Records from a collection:

####

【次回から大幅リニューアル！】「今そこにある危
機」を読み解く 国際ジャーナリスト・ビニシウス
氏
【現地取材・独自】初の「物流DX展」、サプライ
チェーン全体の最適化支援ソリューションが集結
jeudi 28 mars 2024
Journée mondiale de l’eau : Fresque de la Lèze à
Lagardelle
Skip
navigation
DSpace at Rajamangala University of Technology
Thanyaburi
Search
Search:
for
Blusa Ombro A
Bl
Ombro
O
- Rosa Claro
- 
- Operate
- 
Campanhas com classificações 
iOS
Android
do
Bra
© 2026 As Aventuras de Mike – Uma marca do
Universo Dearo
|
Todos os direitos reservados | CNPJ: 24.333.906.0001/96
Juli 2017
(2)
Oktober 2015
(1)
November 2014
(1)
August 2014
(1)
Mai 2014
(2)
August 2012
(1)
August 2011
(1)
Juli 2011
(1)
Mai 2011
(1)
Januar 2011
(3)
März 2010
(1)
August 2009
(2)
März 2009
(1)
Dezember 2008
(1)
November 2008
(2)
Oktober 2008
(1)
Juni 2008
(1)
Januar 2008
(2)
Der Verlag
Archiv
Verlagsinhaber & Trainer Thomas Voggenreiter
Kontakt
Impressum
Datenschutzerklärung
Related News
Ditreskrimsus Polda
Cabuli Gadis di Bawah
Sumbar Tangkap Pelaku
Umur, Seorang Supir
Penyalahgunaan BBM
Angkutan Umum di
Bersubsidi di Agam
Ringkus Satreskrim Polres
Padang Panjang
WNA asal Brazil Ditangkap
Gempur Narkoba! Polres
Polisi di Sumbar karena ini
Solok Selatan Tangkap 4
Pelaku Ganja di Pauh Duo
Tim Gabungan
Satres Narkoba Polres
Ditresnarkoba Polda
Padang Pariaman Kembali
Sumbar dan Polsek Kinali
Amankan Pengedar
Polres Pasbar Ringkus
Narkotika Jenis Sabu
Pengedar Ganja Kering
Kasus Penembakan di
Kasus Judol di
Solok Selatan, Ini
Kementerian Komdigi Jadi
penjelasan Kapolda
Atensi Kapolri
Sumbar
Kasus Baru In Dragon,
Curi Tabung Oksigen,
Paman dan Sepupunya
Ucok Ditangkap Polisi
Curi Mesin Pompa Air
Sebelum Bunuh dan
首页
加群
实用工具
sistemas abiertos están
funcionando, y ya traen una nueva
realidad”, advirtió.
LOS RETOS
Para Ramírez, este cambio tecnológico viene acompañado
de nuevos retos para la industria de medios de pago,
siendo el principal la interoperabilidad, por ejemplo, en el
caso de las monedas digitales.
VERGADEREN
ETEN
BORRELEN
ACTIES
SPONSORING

####

ASSIGNED TASK: Keep only those lines of the records that hold "Solok", and return them.

RESULT OF THIS TASK:
Solok Selatan Tangkap 4
Solok Selatan, Ini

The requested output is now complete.